Elsewhere, though, the editor delivered no more than the core media-handling essentials. This isn't a service for demanding or ambitious users.
GoDaddy also include a basic blog template which can be added to your website. It is pretty basic. You can add text, dividers, videos and image. The interface is entirely separate from the Website Builder. You can also choose when you want to have your blog published.
After all our Website Builder disappointments, we didn't hold out much hope for the integrated web store. But we were wrong on that score, because it turned out to be a surprisingly decent system.
The Add Products dialog is neatly designed, and gives you plenty of control over your product details. You're able to provide names, images, regular and sale prices, an SKU for inventory management, and mark products as taxable or not. You can configure both product options (color, size) and add-ons (gift wrapping), and price them accordingly.
Shipping options allow you to calculate costs by weight, product dimensions, or by using a specific per-product shipping price. You don't get the flexibility and features of a dedicated e-commerce platform, but it's still far more useful than the very basic flat rate schemes used by many other stores.
Abandoned cart support – often a premium feature elsewhere – allows sending automated emails to remind customers to check out. There's support for accepting payments by Stripe and PayPal, and applying tax rules according to your location. Bonus features include the ability to build up subscriber lists and launch email campaigns, handy extras that (again) you won't always see with other builders.
None of this makes up for Website Builder's other limitations, and the $29.99 a month cost for the store plan is quite high, however, it is a surprisingly capable product, and if your website needs a simple web store, GoDaddy should be on your shortlist.
Website Builder has a sizeable web knowledgebase of support articles, but these can't be viewed directly from the editing screen. You must open the GoDaddy help site in a separate browser tab, and browse the articles there.
The site has a search box, and when we entered the keyword 'video' it displayed a list of supposedly relevant searches: video background, video choppy, video file size, and so on. While that sounds great, most of the search results are forum threads which have nothing to do with the apparent topic.
Searching for 'video background' doesn't tell you how to set a video as your page background, for instance (Website Builder isn't even capable of that). Instead you're linked to forum posts with titles like "Add link to video" and "How to upload video from URL?" The 'video choppy' and 'video file size' searches are equally pointless as Website Builder only plays videos hosted elsewhere, and there's nothing you can do to change the video quality or size.
We ran searches for single keywords and although these typically returned many articles, most had nothing useful to say on our chosen topic.
Even when you do reach the most important articles, the results are mixed. Our video search got us a genuinely helpful walkthrough on setting up a video control.
If you can't find your answer online, GoDaddy offers phone support, although you'll have to get through the automated menu system first.

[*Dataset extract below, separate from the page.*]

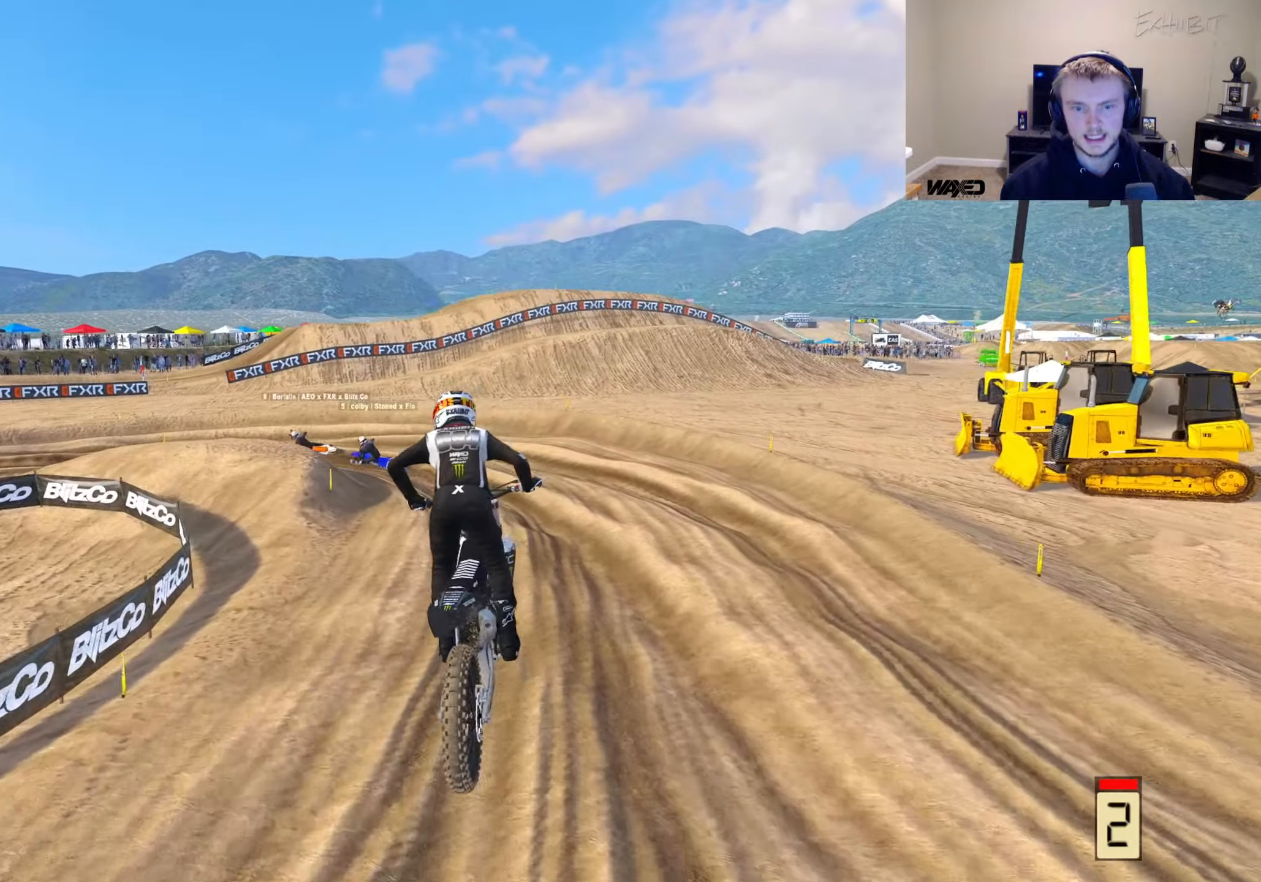
{"buttons": ["R2"], "left_stick": "center", "right_stick": "up", "events": [[117, "left_stick", "right"], [133, "right_stick", "up"], [317, "left_stick", "center"]]}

This asks for an unusual amount of information before allowing you in – your phone number, customer number, support PIN – but the questions do eventually come to an end. GoDaddy support would be greatly enhanced if they had a ‘Live Chat’ feature.
When we eventually did get through to an agent, they were more than capable of answering our query.

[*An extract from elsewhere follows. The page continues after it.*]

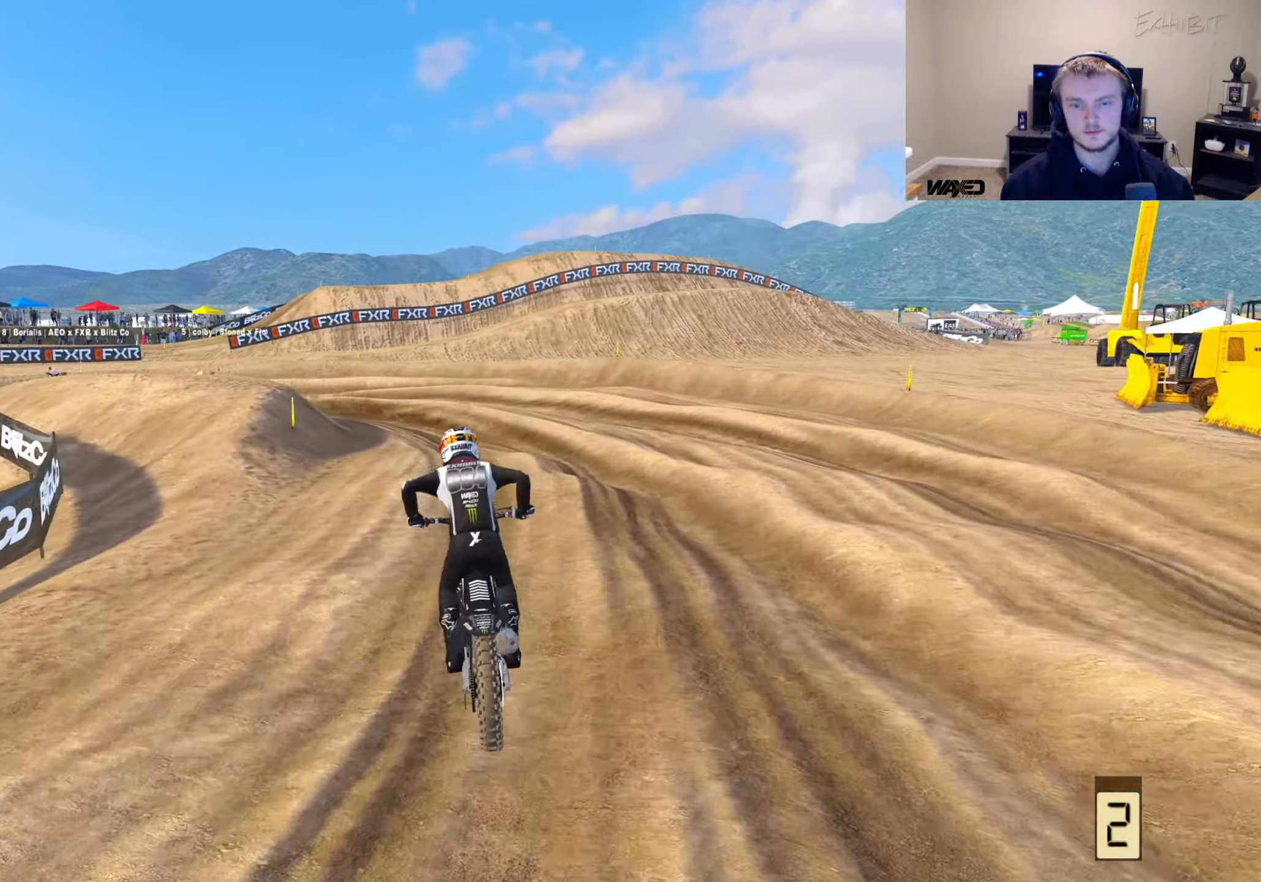
{"buttons": [], "left_stick": "left", "right_stick": "center", "events": [[50, "left_stick", "left"], [167, "right_stick", "up-left"], [200, "R2", "up"], [283, "R3", "down"], [400, "R3", "up"], [483, "right_stick", "center"]]}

For our final text we ran the usual Bitcatcha test. Overall the site performed well and there was nothing in the results to cause us much concern.
Basic site designs and a lack of customization options mean that GoDaddy's Website Builder isn't for demanding users, but if you're mostly interested in selling online then its web store might appeal, and the responsive phone support was a plus, too. Overall, it’s worth a look – just about.